At some point, we have to ask ourselves: how can these actions be repeated?

For years, even decades, there have been many critics of this iron fist imposed by David Stern. Zero tolerance on many topics, and not discussion about themes that could have been properly discussed. Today, it is limited if we do not become nostalgic for this stability made in Sternwhich brought him many enemies… but also the respect of all. In a society that is changing and providing a level of information like never before, everyone is exposed. The past of so and so, everyone’s private life, the actions, the doubts, the possibilities, the rumours. Each has its own exit sight, with an almost disturbing thirst shared: knocking down everything that moves. So not tomorrow the scandals will stop, and the members of the NBA will no longer denounce. This is the game of these new rules, and in one place it is better.

But recently Adam Silver seems to have lost his grip. It is this stability that reminds us of what the real NBA is all about.

Yes, it is a business, one of the biggest businesses on the planet. Yes, in the post-COVID crisis, it is important to make sure – as a priority – that the machine is working. But no, we cannot allow actions and behaviors to become normal, not in our society, not in the existing state of nervousness. What is needed is a guide. Clear, crisp, accurate. Without the slightest ambiguity, and without asking either. Right now ? We don’t know how the NBA will react to this or that scandal. Because this line has become blurred, unclear, unclear, imprecise. Whereas it is necessary to plant his feet on the ground, to bend the body and to assume strongly and clearly what one is.

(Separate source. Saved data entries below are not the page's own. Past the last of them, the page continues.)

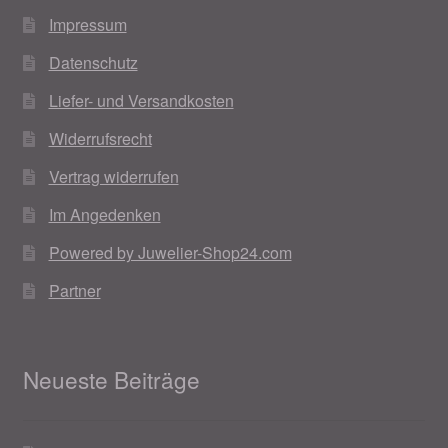
Impressum
Datenschutz
Liefer- und Versandkosten
Widerrufsrecht
Vertrag widerrufen
Im Angedenken
Powered by Juwelier-Shop24.com
Partner
Neueste Beiträge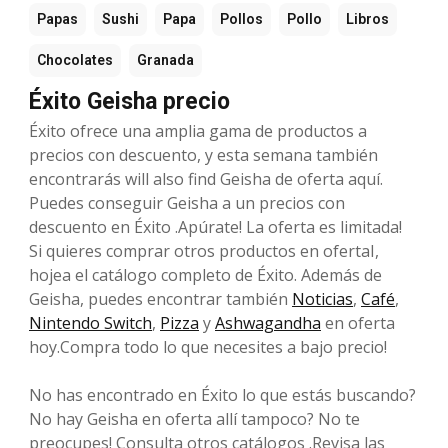
Papas
Sushi
Papa
Pollos
Pollo
Libros
Chocolates
Granada
Éxito Geisha precio
Éxito ofrece una amplia gama de productos a
precios con descuento, y esta semana también
encontrarás will also find Geisha de oferta aquí.
Puedes conseguir Geisha a un precios con
descuento en Éxito .Apúrate! La oferta es limitada!
Si quieres comprar otros productos en ofertaI,
hojea el catálogo completo de Éxito. Además de
Geisha, puedes encontrar también
Noticias
,
Café
,
Nintendo Switch
,
Pizza
y
Ashwagandha
en oferta
hoy.Compra todo lo que necesites a bajo precio!
No has encontrado en Éxito lo que estás buscando?
No hay Geisha en oferta allí tampoco? No te
preocupes! Consulta otros catálogos .Revisa las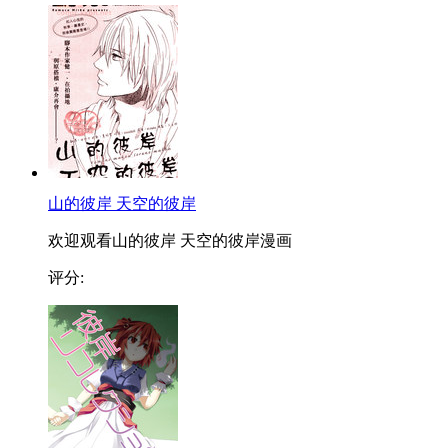
山的彼岸 天空的彼岸
欢迎观看山的彼岸 天空的彼岸漫画
评分: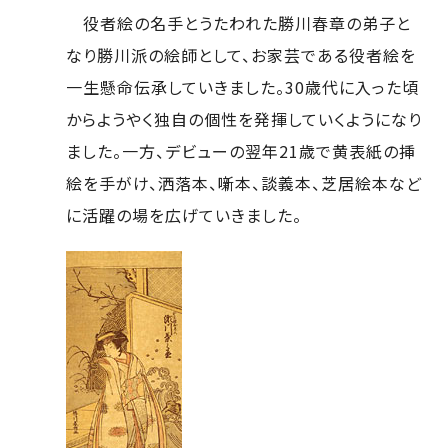
役者絵の名手とうたわれた勝川春章の弟子と
なり勝川派の絵師として、お家芸である役者絵を
一生懸命伝承していきました。30歳代に入った頃
からようやく独自の個性を発揮していくようになり
ました。一方、デビューの翌年21歳で黄表紙の挿
絵を手がけ、洒落本、噺本、談義本、芝居絵本など
に活躍の場を広げていきました。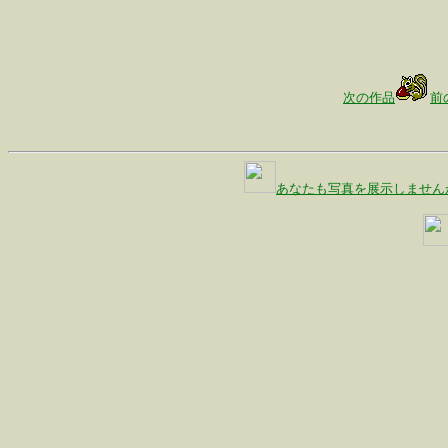
次の作品
前
あなたも写真を展示しません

The NBA isn’t perfect, but it sent a strong message of support when Magic Johnson announced his HIV status in 1991. It kicked out drug-addled players who thought they could celebrate Christmas every morning in the 1980s. He brought basketball to TV, and the Dream Team to the Barcelona Olympics in 1992. He employed the first African-American coach in a major American professional sport. He supported Jason Collins when he came out publicly in 2014. There are dozens of examples like this. They allowed the NBA to have its current position, a necessary position in the modern world.

But it’s dirty attitude current, explained above, has destructive potential in the long run.

This could damage relations between League members, leading us to dramatic negotiations for a new collective agreement (CBA).

This could damage the relationship between fans and the NBA, leading to less attendance, less enthusiasm, and disastrous consequences for the league’s success.

It could break the relationship between the NBA and the world, after years of growth and development, leadership and pole position in its leading aspect of the league.

Therefore, it is time to intervene.

Let’s not waste the wonderful show that the NBA can give us every night.

Let’s not let business trample the human values ​​that made the NBA what it is today.

Let’s not take for granted the fans and their unconditional support, they also allowed this media explosion.

One day, perhaps, Adam Silver will come back and change the image of the NBA so much that one will wonder when it went wrong.

If we hope that this moment will never come, we know that if we have to find a moment when it is necessary to intervene: that moment is now.